**Extrait**

┌──

Les PME sont évidemment
concernées en premier chef par votre question de même que les entités
où il y a interaction entre la personne et le système. Je m'explique.
Aujourd'hui, vous avez d'un côté les entreprises qui utilisent pour
le moment toutes sortes de formats d'EDI en back office, et de l'autre
les places de marchés où XML sert avant tout d'outil commun d'expression
des données.
XML est donc déjà utilisé
sur les serveurs interapplicatifs, les différents middlewares et
les plates-formes d'intermédiation. On convertit tout en XML, c'est
d'ailleurs pourquoi il est tellement utilisé. C'est du Web EDI.
L'entreprise saisit (pour le moment) ses données à la main sur l'interface
HTML de la place de marché. Celle-ci "déshabille" le document
HTML pour le traduire en XML. Il est ensuite archivé dans une base
et la place le récupère pour communiquer avec l'entreprise après
l'avoir retraduit dans son langage initial. Tout ce qui rentre devient
de l'XML, tout ce qui sort vient de l'XML.
Dans la phase 2,
sur laquelle travaille le Web Consortium, le formulaire de saisie
à l'apparence d'un formulaire HTML. En fait, il génère un fichier
contrôlé XML. Les données envoyées sont donc immédiatement converties
en XML.

└──

**Vos tâches**
(1) D'après l'extrait sur XML et l'EDI, sur quelles infrastructures XML est-il déjà utilisé ? Énumérez-les toutes.
(2) Rédigez la suite de l'extrait sur XML et l'EDI, à partir de la phrase qui le termine.
Les lignes forment un matériau distinct, sans lien avec l'extrait.

**Données**
┌──

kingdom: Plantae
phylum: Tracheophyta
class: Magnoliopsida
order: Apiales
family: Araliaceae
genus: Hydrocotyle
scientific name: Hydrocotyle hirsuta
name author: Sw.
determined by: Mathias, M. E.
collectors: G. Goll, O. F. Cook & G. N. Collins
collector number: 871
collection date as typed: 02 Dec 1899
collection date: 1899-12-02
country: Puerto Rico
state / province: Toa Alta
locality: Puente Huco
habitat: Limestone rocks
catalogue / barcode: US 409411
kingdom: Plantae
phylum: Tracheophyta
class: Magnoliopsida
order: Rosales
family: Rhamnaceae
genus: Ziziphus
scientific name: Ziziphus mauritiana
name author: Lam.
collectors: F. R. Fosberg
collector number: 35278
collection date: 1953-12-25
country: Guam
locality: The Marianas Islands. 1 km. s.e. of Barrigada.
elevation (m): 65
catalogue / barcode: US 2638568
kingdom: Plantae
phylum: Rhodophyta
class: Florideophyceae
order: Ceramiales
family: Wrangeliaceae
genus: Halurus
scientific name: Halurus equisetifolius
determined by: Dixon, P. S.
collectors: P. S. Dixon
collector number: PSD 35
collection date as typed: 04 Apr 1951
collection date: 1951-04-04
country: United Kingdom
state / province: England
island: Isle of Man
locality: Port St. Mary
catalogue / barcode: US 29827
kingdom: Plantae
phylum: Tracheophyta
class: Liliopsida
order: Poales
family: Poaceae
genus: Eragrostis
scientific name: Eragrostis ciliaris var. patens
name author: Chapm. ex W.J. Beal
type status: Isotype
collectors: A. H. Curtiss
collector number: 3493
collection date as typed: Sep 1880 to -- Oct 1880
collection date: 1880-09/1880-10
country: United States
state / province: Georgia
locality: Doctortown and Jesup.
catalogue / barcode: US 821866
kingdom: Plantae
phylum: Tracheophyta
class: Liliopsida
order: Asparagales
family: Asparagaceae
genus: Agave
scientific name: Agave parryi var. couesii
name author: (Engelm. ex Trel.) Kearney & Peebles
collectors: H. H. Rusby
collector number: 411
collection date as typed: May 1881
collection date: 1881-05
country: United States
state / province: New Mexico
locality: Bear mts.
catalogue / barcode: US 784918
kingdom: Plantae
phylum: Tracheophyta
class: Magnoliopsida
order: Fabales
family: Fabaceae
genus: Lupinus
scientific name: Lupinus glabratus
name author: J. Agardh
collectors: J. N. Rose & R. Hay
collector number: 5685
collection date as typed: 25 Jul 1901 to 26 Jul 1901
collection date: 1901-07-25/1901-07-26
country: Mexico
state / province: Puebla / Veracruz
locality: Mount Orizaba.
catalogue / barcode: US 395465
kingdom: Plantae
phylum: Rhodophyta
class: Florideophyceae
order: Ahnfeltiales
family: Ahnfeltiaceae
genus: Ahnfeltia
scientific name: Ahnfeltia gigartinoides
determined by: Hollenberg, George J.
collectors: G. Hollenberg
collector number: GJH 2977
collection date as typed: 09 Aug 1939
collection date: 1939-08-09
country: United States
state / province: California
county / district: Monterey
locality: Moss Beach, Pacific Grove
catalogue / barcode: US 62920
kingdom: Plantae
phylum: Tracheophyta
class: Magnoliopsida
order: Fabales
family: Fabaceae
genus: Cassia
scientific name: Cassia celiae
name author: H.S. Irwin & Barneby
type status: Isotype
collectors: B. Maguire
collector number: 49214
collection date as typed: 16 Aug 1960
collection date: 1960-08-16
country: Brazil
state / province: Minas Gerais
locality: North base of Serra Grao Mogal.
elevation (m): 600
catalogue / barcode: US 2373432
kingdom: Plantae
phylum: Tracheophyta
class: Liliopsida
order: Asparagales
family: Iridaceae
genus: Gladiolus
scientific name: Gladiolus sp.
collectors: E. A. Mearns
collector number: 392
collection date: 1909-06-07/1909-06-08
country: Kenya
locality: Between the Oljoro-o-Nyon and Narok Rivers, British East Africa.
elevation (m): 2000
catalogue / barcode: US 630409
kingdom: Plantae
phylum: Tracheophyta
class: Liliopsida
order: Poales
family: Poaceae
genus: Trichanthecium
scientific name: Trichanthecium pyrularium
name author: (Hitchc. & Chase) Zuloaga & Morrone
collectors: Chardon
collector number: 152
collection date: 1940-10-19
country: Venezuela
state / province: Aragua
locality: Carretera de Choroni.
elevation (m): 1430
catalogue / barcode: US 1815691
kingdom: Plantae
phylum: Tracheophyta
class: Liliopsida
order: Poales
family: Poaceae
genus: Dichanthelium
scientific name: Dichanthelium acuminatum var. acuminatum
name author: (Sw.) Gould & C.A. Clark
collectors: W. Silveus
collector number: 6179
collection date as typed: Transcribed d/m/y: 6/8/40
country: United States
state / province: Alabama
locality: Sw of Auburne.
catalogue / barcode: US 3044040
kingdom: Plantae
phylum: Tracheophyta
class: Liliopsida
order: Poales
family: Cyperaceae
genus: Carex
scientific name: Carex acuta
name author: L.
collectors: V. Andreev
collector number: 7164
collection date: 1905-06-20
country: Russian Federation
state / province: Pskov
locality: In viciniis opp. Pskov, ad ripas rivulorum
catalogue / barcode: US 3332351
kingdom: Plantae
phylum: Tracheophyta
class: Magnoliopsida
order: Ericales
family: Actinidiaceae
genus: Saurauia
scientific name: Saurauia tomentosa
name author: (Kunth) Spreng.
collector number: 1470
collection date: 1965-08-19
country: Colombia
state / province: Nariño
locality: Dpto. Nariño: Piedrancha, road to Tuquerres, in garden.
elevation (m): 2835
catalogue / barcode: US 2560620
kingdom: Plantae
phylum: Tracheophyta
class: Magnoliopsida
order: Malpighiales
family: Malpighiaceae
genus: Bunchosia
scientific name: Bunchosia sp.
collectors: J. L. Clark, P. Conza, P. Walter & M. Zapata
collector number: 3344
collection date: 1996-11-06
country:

└──

**Réponses par tâche**
(1)
- les serveurs interapplicatifs
- les différents middlewares
- les plates-formes d'intermédiation

(2)
La phase 3, c'est
l'interopérabilité des applications des différents acteurs. Il faut,
par exemple, que suite à une commande envoyée par le logiciel d'achat
d'un client, la place de marché puisse envoyer automatiquement un
bon de livraison. La PME pourra utiliser directement XML pour communiquer
avec la place de marché. Ce type de relation ne va sans doute pas
s'installer rapidement entre entreprises, car elles ont peur pour
leur sécurité. Les protocoles de sécurité, les règles générales
d'archivage et les règles de signature ne sont pas encore définies.
Un minimum de normes, de règles de sécurité, de protocoles de validation
et d'interfaces communes est donc nécessaire. L'automatisation des
processus (le logiciel commande pour moi) est à ce prix.
Quels sont selon vous les obstacles les plus importants à la normalisation
des échanges de données en santé ?
Pourquoi la normalisation
s'est-elle plus développé dans le secteur bancaire, par exemple,
que dans le secteur de la santé ? Tout simplement, parce que,
pendant logtemps, le besoin n'a pas été ressenti assez fortement
en santé. L'évolution des comportements sociaux et des techniques
le fait désormais exploser. C'est la même raison qui explique que
l'informatisation des médecins ne se soit pas faite rapidement,
par exemple. Le besoin n'était pas fondamental. Je sais que c'est
choquant de dire cela. Il n'existait pas de besoin urgent de normaliser
contrairement au secteur bancaire. Les banques se sont mises d'accord
très vite. Pourtant, elles sont concurrentes.
La seconde raison,
c'est que la santé est un secteur très complexe. Il existe des centaines
de spécialités, etc. Il faut normaliser l'ordinateur, le protocole
de transmission, les formats de fichier, les systèmes de réception
et de signature, et surtout, le plus difficile, il faut normaliser
le langage médical. Un cardiologue n'organise pas ses données comme
un néphrologue, par exemple.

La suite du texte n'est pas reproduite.